PROVIDED ENTRIES —
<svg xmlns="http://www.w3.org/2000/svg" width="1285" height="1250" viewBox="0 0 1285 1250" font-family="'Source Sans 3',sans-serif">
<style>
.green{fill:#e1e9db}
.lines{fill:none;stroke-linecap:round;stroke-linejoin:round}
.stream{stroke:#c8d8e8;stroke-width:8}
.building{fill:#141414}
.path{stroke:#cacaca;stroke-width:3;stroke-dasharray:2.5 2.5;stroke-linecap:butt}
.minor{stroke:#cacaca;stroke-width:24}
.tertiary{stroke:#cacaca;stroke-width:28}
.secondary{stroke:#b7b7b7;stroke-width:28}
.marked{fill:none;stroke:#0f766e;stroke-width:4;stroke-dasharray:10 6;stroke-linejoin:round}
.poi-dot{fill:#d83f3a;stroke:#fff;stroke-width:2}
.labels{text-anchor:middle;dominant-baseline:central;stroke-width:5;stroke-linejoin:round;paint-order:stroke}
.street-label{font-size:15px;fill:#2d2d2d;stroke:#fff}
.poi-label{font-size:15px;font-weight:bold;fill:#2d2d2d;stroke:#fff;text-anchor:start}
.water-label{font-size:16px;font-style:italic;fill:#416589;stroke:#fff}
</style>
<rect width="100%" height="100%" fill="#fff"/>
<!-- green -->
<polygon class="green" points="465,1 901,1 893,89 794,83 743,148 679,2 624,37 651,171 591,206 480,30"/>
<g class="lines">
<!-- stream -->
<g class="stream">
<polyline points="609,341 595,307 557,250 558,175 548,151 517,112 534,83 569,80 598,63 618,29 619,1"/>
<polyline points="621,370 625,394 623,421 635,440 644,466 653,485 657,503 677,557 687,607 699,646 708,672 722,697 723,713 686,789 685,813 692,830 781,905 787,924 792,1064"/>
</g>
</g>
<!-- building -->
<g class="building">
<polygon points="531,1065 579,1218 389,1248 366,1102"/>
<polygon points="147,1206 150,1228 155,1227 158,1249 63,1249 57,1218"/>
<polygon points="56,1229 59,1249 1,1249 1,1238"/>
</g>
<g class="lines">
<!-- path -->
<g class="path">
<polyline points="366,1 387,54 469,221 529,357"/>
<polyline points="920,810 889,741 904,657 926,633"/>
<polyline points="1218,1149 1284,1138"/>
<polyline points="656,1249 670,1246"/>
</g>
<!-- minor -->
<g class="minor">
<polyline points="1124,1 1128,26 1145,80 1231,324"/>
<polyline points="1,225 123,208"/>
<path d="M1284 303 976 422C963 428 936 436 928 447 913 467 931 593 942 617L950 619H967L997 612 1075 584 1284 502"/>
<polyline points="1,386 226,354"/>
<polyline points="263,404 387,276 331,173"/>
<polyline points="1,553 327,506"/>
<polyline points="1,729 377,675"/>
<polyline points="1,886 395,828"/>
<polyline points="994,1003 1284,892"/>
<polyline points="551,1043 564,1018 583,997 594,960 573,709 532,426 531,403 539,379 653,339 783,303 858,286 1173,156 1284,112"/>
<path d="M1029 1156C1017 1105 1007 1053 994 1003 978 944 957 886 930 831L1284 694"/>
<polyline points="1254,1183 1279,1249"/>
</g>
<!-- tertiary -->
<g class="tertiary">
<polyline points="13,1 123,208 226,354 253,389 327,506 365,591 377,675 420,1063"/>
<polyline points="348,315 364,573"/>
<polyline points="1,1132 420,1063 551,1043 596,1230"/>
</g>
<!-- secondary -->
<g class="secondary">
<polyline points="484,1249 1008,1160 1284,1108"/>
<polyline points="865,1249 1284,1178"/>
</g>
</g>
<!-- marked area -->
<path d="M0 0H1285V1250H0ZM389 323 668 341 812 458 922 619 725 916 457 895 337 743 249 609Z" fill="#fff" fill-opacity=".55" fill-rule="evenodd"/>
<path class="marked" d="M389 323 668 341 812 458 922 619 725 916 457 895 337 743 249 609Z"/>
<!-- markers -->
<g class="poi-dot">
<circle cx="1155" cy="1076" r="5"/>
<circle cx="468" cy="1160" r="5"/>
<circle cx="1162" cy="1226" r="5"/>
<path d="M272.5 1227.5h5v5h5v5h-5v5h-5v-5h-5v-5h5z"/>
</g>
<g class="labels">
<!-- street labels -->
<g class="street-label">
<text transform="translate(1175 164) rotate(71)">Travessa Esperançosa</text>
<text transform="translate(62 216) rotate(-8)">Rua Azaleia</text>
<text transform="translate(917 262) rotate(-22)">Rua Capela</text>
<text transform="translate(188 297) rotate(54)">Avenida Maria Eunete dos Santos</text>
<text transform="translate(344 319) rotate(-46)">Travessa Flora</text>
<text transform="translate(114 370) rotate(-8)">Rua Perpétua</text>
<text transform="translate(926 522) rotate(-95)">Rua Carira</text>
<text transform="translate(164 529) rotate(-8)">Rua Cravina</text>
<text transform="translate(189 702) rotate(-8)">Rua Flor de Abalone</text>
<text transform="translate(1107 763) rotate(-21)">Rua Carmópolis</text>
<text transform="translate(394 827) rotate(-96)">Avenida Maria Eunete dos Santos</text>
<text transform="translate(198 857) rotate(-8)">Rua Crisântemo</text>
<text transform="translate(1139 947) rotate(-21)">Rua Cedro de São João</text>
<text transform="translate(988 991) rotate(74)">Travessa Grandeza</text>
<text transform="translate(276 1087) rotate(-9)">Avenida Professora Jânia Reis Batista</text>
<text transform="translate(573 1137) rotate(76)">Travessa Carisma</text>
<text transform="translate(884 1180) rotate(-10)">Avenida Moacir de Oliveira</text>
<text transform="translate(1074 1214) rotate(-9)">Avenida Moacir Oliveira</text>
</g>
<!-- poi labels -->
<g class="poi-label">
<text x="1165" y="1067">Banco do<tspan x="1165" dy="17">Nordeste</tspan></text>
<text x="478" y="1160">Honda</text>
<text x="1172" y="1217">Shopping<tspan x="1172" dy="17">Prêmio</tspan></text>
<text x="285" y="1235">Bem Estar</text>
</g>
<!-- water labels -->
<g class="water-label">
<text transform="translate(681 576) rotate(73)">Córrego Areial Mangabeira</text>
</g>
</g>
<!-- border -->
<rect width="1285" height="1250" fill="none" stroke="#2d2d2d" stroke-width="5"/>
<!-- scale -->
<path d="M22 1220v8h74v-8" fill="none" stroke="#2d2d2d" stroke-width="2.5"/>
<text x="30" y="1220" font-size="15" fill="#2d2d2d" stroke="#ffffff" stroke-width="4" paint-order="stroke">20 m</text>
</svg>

WORK TASK — Some lines of the records may hold the word "green". How many do? Answer with a number and nothing else.

SOLUTION — 3